## Brief
Quote exactly, and only, the lines of the material below from the line with "Figure 4. Interaction demonstration." through the line with "TABLE 1 Baseline".

## Exercise data
-- -- --

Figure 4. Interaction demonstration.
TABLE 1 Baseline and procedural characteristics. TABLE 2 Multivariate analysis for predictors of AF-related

-- -- --

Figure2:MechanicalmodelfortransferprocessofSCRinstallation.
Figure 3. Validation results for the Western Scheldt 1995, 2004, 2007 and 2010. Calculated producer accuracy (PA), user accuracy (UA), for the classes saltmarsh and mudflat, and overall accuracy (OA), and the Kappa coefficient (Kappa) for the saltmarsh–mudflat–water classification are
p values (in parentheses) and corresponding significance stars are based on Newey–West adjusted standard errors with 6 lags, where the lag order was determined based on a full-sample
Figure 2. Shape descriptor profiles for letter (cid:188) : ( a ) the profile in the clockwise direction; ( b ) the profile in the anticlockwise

-- -- --

## Task output
Figure 4. Interaction demonstration.
TABLE 1 Baseline and procedural characteristics. TABLE 2 Multivariate analysis for predictors of AF-related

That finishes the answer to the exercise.